**Directions for this task**
Within the records below, find the line with "flex-direction: none ->" and the line with "margin-left: 17px ->", then reproduce exactly those two lines and all lines between them, without any picture.

**Source material**
#####

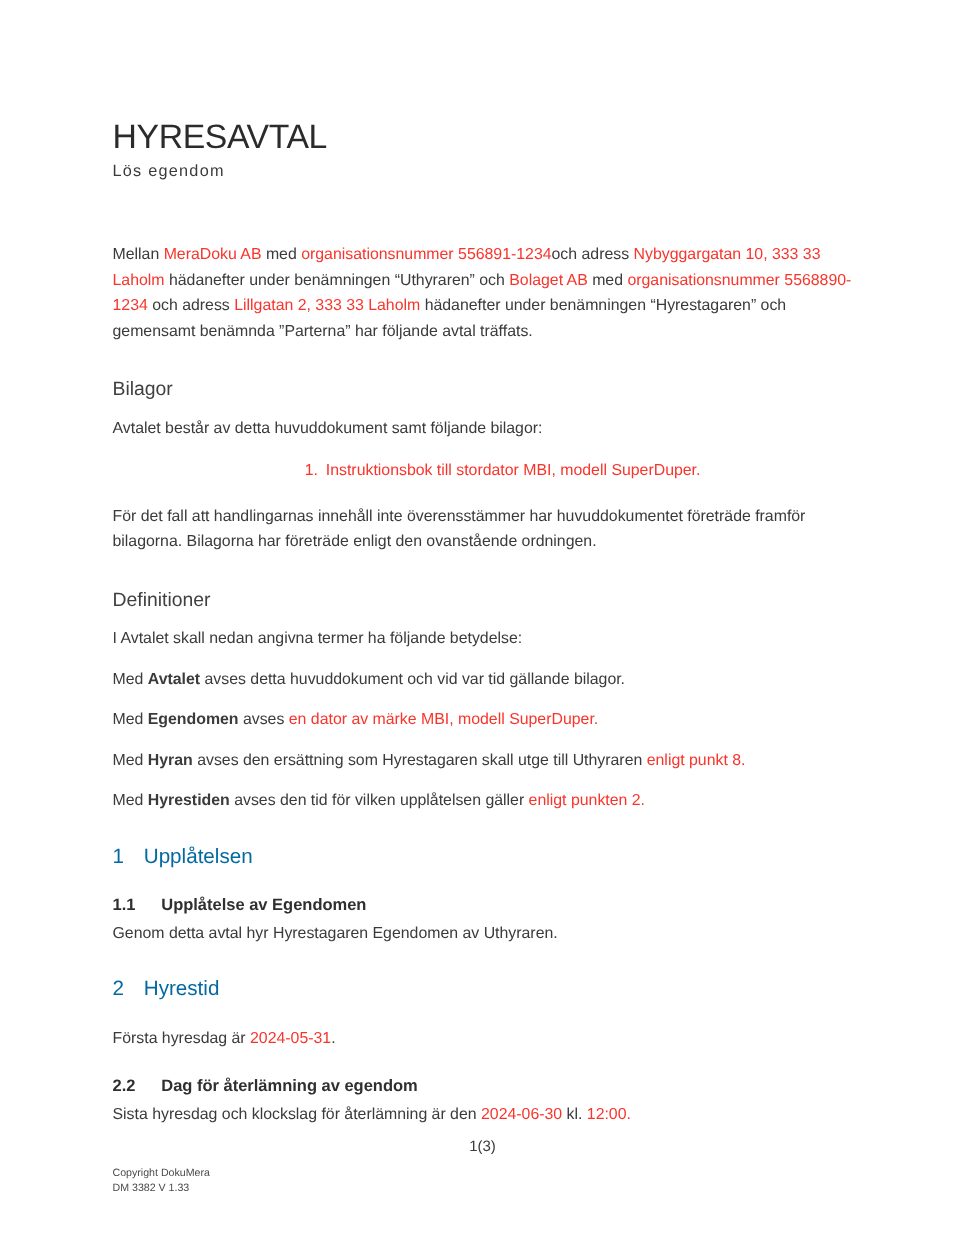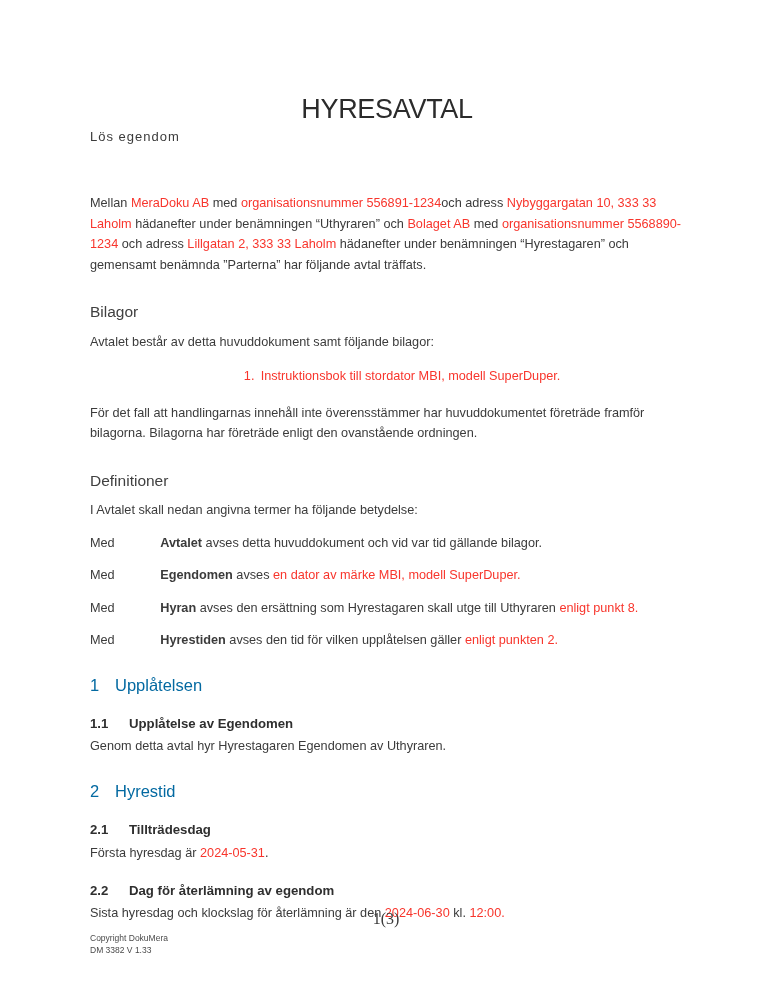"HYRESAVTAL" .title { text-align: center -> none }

#####

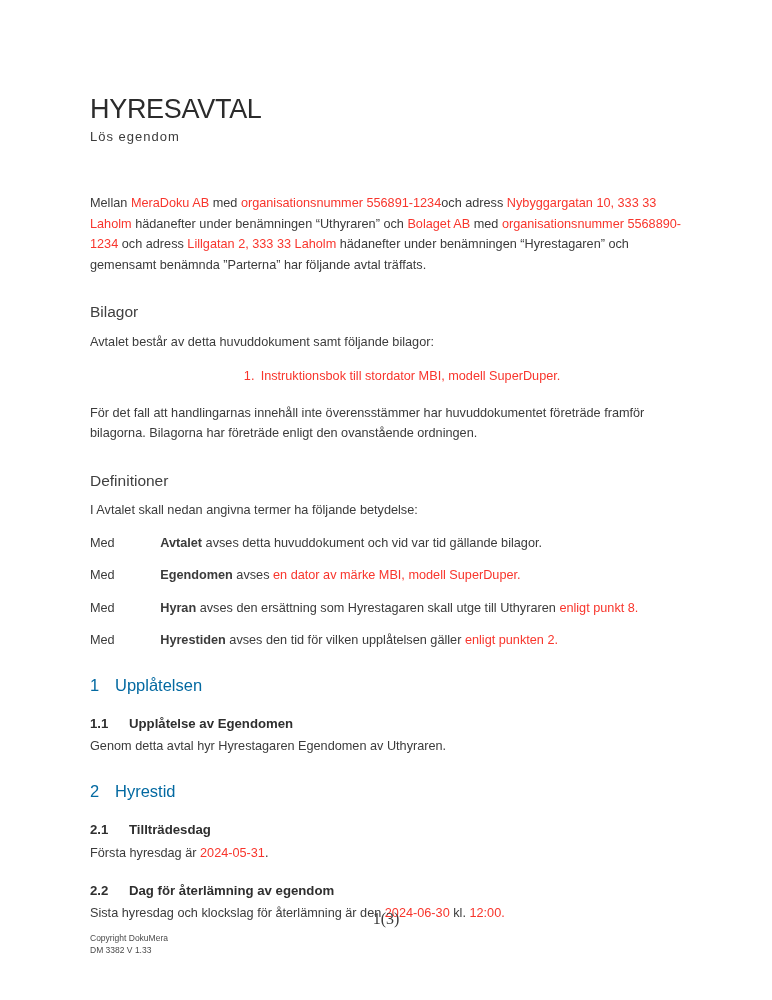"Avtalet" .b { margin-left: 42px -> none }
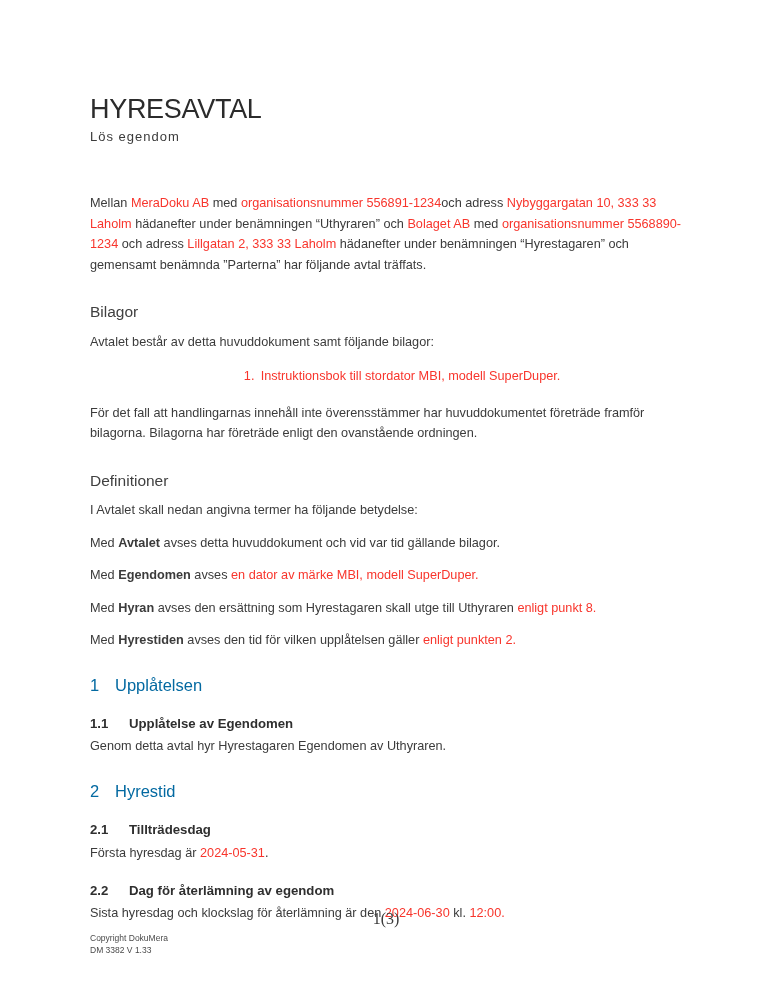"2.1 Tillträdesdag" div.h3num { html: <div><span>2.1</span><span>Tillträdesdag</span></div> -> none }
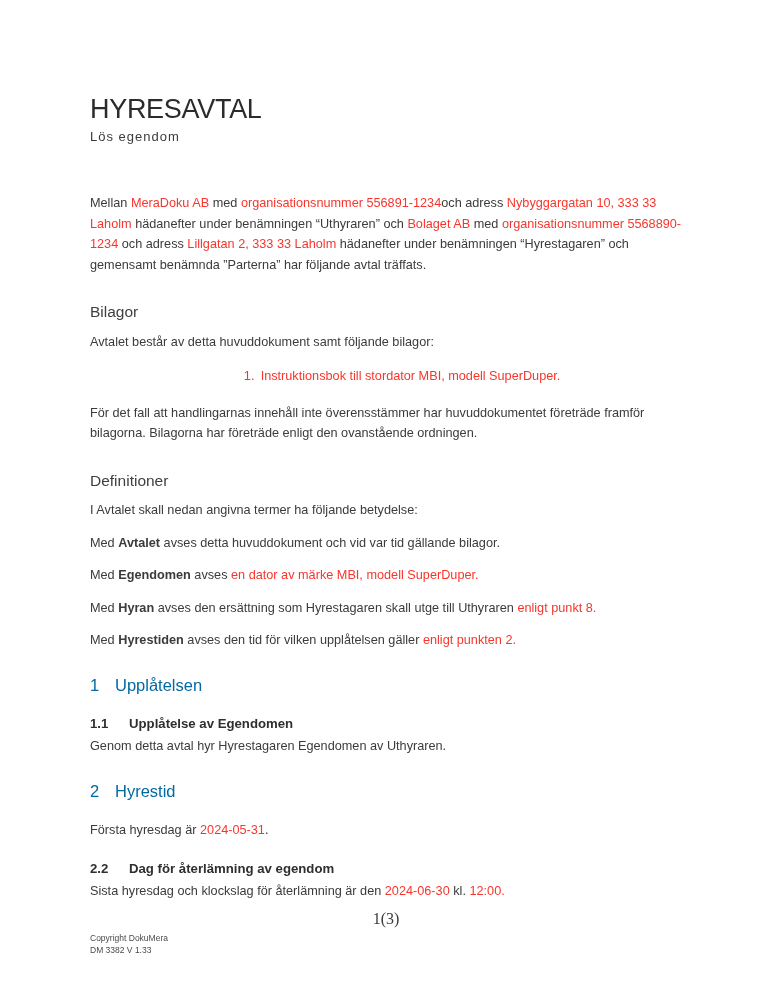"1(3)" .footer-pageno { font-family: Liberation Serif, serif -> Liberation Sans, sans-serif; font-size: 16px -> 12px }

#####

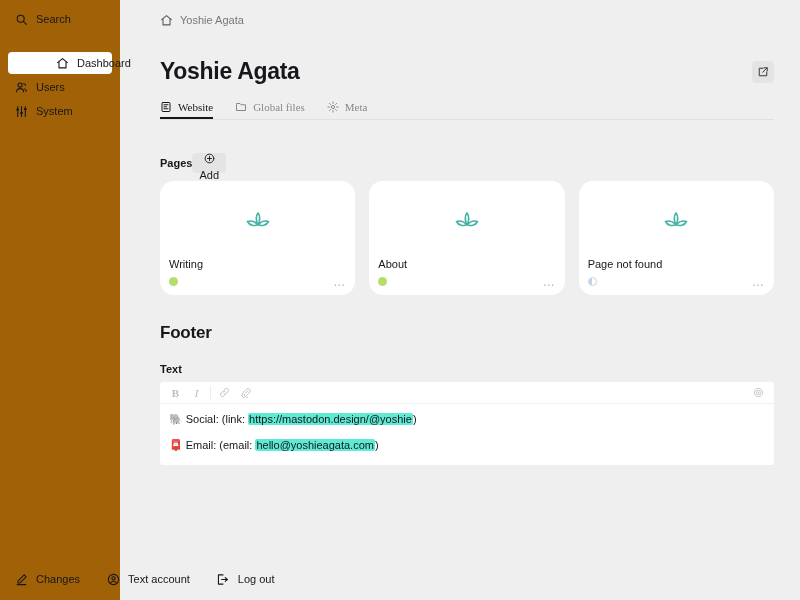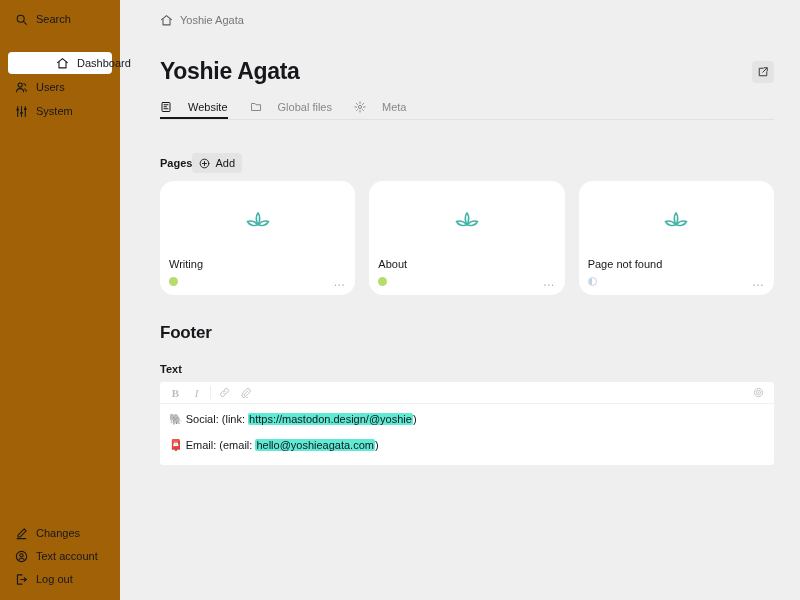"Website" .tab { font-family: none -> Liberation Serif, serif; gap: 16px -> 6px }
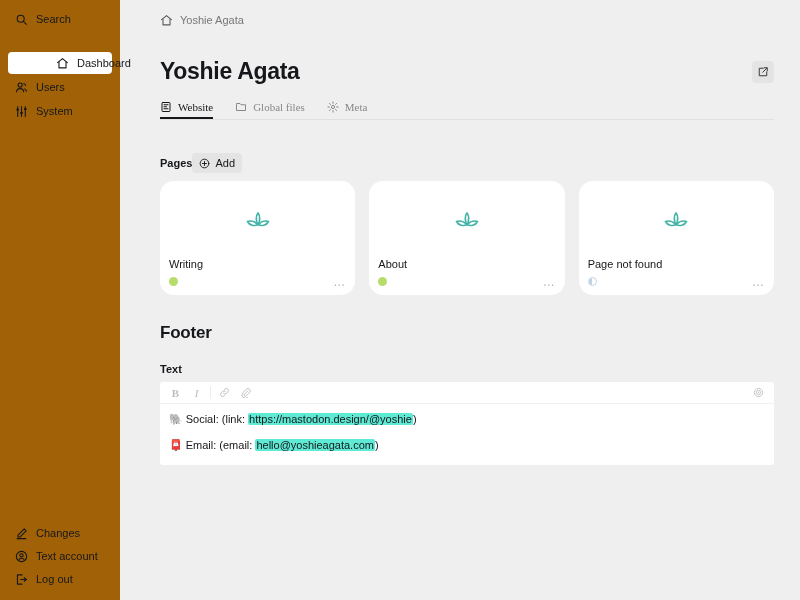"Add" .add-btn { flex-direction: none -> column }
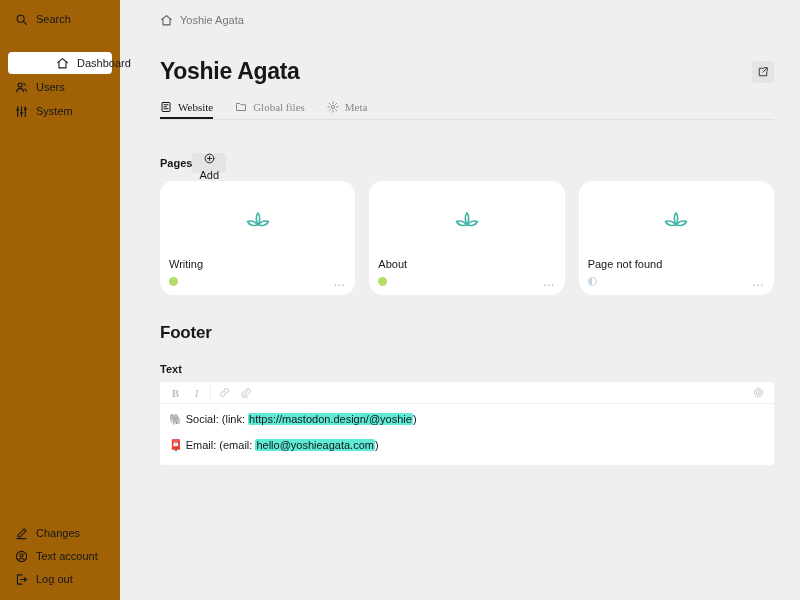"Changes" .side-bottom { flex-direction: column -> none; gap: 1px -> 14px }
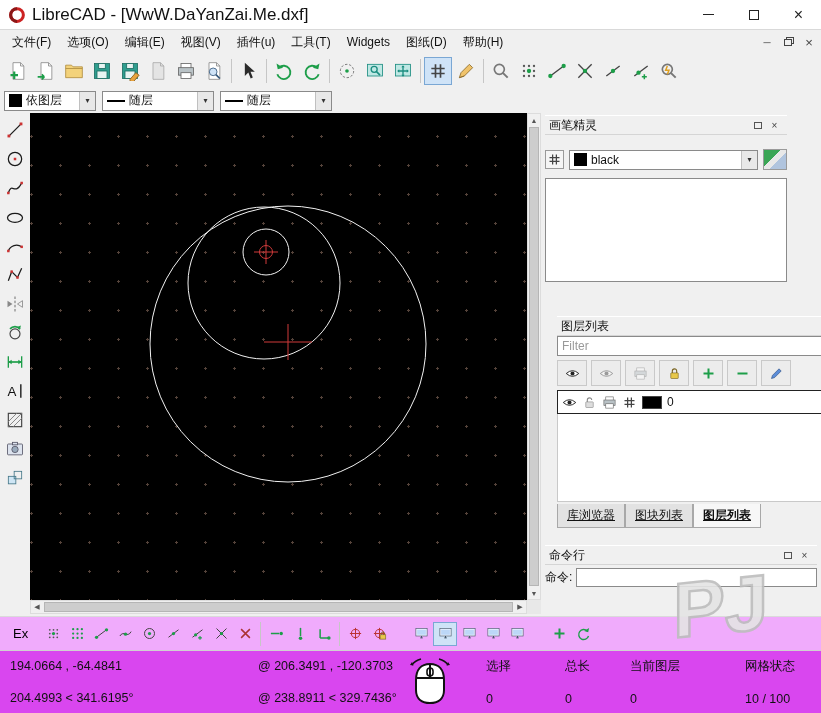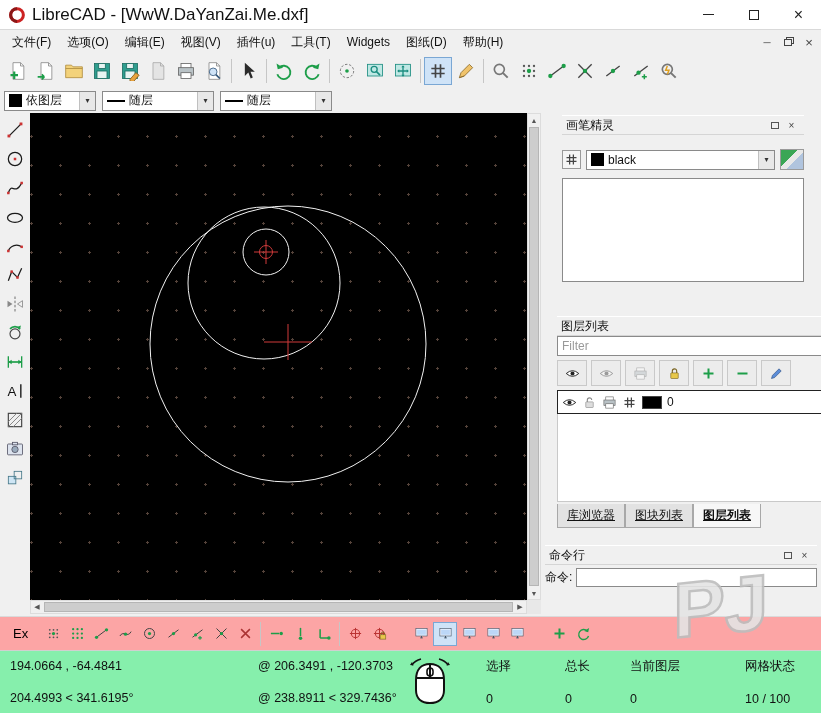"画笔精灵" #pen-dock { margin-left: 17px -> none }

#####

**Solution to the exercise**
"Add" .add-btn { flex-direction: none -> column }
"Changes" .side-bottom { flex-direction: column -> none; gap: 1px -> 14px }
"画笔精灵" #pen-dock { margin-left: 17px -> none }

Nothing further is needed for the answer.